Your assignment: Your task is to copy each line of the material that includes "pixels".

Dataset:
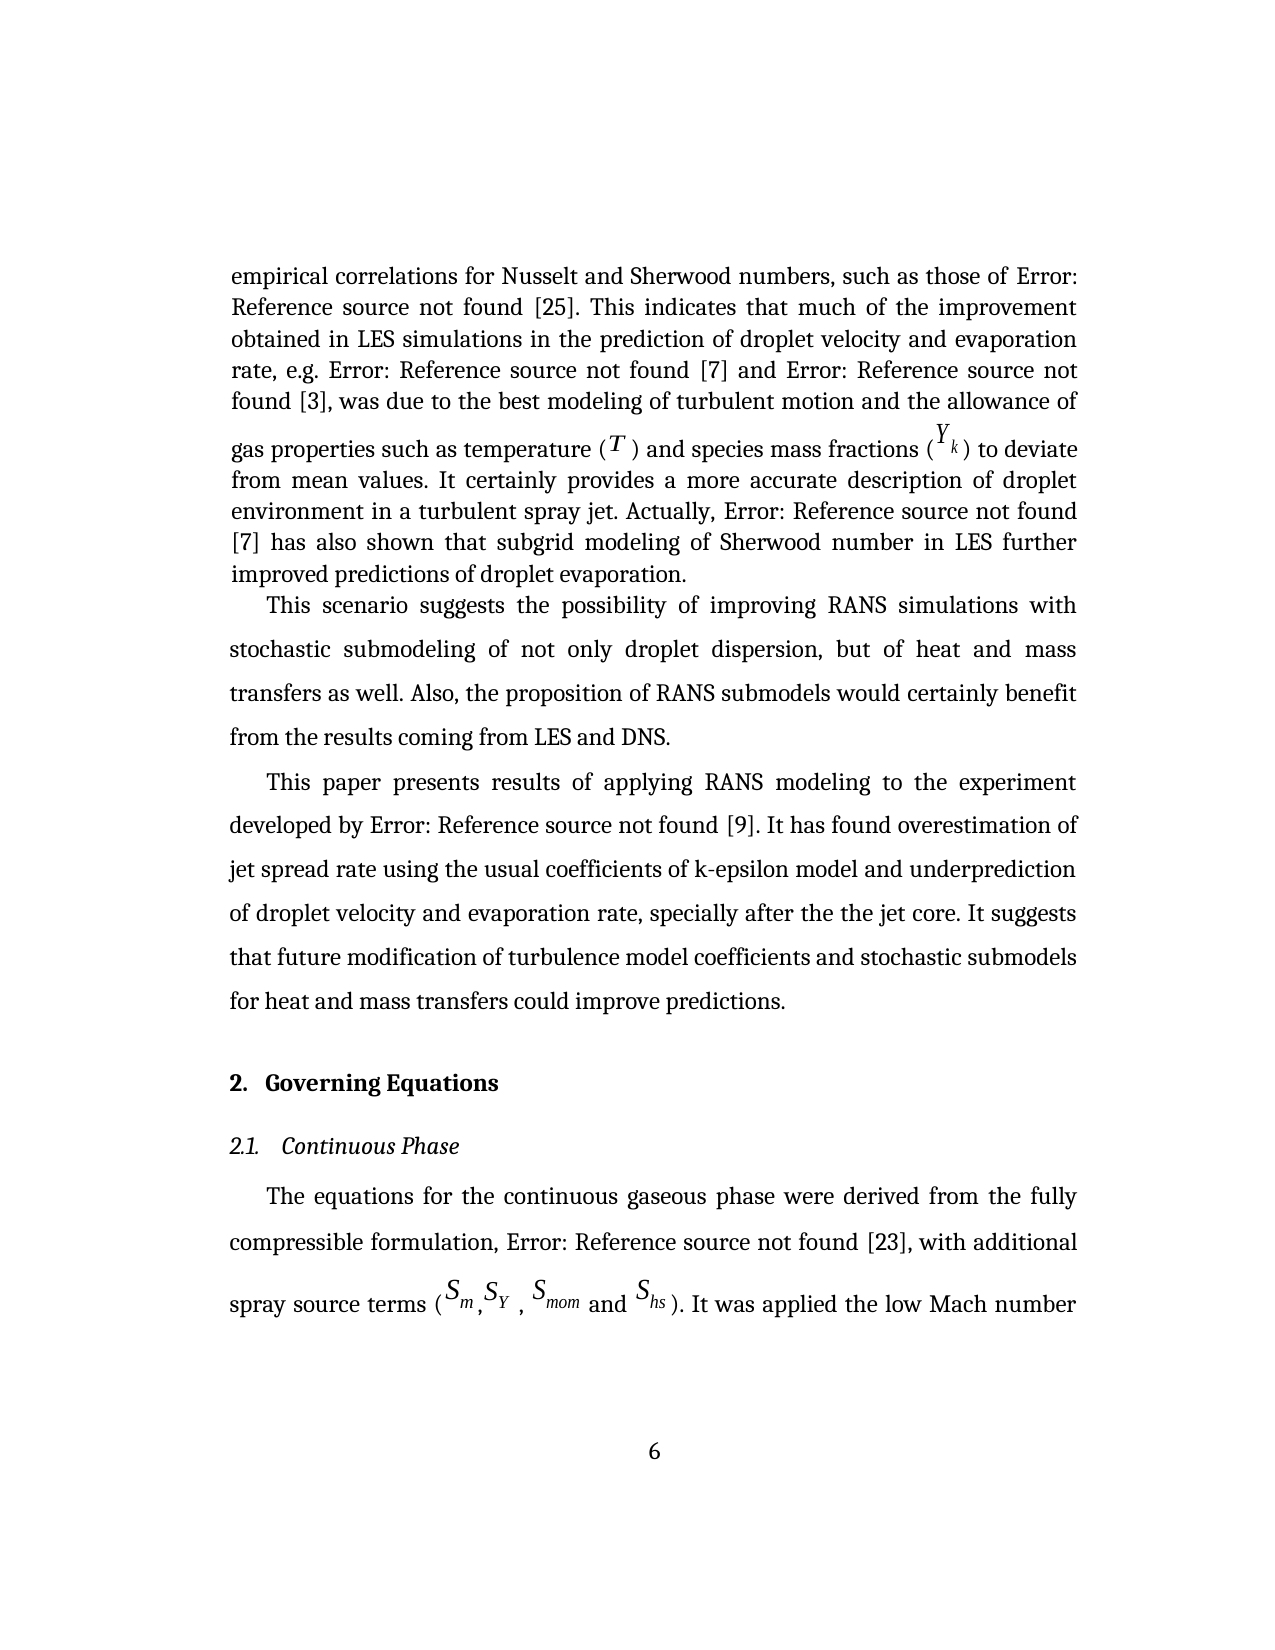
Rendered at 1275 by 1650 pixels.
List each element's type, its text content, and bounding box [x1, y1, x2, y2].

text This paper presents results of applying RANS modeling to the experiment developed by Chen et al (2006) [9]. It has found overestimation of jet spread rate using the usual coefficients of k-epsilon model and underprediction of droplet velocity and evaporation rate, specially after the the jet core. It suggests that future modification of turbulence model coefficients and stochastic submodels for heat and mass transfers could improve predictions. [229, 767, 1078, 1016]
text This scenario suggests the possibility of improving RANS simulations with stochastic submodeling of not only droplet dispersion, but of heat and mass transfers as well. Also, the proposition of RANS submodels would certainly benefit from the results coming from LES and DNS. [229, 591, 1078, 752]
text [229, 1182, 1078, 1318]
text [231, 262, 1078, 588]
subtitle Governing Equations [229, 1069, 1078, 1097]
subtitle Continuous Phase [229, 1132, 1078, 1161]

---

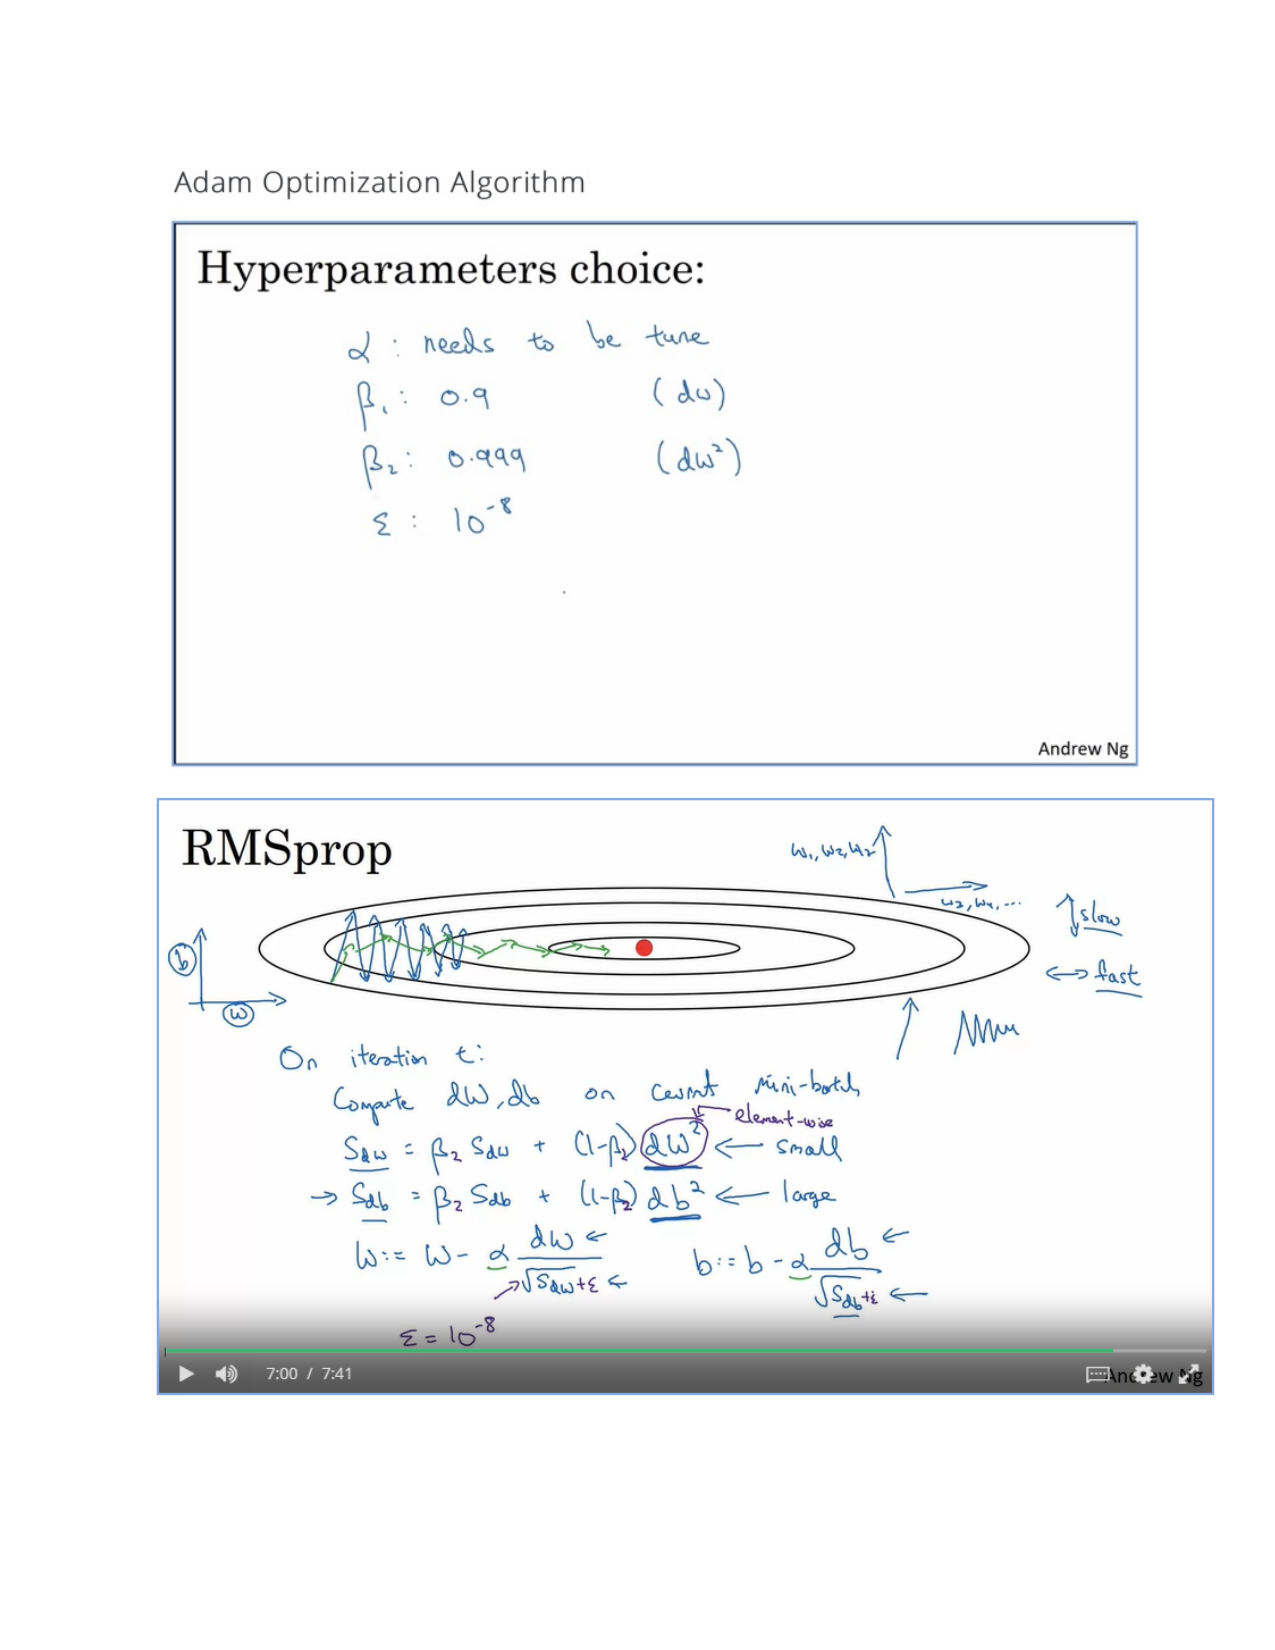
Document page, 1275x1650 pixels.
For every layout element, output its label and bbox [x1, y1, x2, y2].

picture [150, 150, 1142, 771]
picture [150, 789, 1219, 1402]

Worked solution:
Rendered at 1275 by 1650 pixels.
Document page, 1275x1650 pixels.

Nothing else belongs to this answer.